A few of my favorite zero waste recipes

A few of my favorite zero waste recipes - Green Indy Blog

Ever since getting into reducing my waste, I’ve kept a few zero waste recipes in my back pocket for some of the food items I really love that – far too often – come in plastic packaging.

I cook in approximations, but I’ve tried to recreate my food with a recipe so you guys can follow along too!

Ricotta

I love making ricotta because it so rarely fails me (I’m looking at you, mozzarella). Ideally you want the closest thing to raw milk you can get, but really anything other than ultra-pasteurized works. Oh, and when you’re so lazy your milk separates all by itself, you’re doing it my way!

1 gallon milk
4-6 tablespoons lemon juice or white vinegar
Salt to taste

Bring milk to simmer slowly, stirring fairly often to make sure the bottom doesn’t burn. Once it gets hot enough to start almost boiling, take the milk off the heat and add salt. Stir in 4 tablespoons of lemon or vinegar, just a few swirls of a wooden spoon. The acid will start to curdle the milk immediately. Wait about 5 minutes and check to see if the milk has totally separated (there will be curds at the top and a yellow whey underneath) – if the liquid still looks milky, add another tablespoon and wait a few more minutes. Once done, drain in a cheese cloth for about 15-30 minutes. Done!
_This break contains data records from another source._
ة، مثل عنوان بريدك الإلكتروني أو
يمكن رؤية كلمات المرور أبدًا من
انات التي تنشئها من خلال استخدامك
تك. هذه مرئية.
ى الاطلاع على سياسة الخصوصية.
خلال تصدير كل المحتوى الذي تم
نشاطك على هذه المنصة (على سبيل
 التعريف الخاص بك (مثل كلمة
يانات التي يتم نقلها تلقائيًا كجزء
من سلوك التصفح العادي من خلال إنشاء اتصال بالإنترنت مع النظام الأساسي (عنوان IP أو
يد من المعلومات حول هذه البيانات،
Bonus: keep the whey for a bread recipe!

Bread

Everyone seems to think bread is a ridiculous challenge, but I just don’t agree! Use this recipe to create any number of taste variations as needed!

1.5 cups flour
1 teaspoon sugar
1 teaspoon salt
1 tablespoon oil
.5 to 1 cup water
Any extra additions/toppings (herbs inside, spices on top, etc)

Mix dry ingredients together. Add oil and half cup water, mix. Add water until mix is wet but not over-wet. At this point, add in any extras you have – I like to mix in some fresh herbs. Roll out on floured surface. Add any toppings. Cut into small squares and place on baking sheet with foil/oiled. Bake at 450F for about 10 minutes (or they get brown and crispy) – this fills one baking sheet.

Granola

Granola is super expensive. Why?? Make it yourself – it’s cheaper and can be customized exactly how you like it. Win-win. My general proportions:

3 cups oats
1/2 cup dried fruit
1/2 cup nuts
1/2 cup chocolate
1/3 cup honey
1/4 cup oil
pinch of salt

Mix all dry ingredients together in a large bowl, then add honey and oil. Stir well. Spread over a baking sheet. Bake at 300F for about 10-15 minutes (mix once in the middle of baking). Remove, let cool, then mix together and pop into a bowl!

Got any zero waste recipes? Please tell us/link it in the comments below!

6 thoughts on “A few of my favorite zero waste recipes”

  1. I love the idea of zero waste recipes, and I never thought of making my own ricotta. I’m intrigued!! An extra bonus for the ricotta – if you fresh squeeze your lemon, you can use the rest of the lemon and a pinch of salt to clean your wood cutting boards, and you can chuck the rind down the garbage disposal to clean and freshen it out. I don’t know if that counts as zero waste, but getting three uses out of one thing counts as pretty efficient in my book!

    1. Oooh that’s a great idea! I always struggle with citrus rinds (they smell so good, why just get rid of them!). I’ll have to try that. I also like tossing them in vinegar to make a little lemon-scented cleaning spray.

  2. I am going to make that granola! I love granola, and oatmeal and honey are plentiful in Russia, well at least honey is plentiful in Bashkortostan. That bread seems ridiculously easy to make too.

    I’m kind nervous to try the ricotta cheese. I hate milk, and I’ve tried making milk based things like rice pudding, and it seems the smell of the milk here in Russia makes me gag.

    1. My husband brought some honey back from Tver – sooo good. Russians do know their honey, that’s for sure!

      Re: ricotta. I hate milk too! But love cheese… A lot of Russian milk is heavily processed so that’s why it doesn’t always work out well. Ricotta won’t work with ultra-pasteurized milk – the closer to raw, the better. Good luck!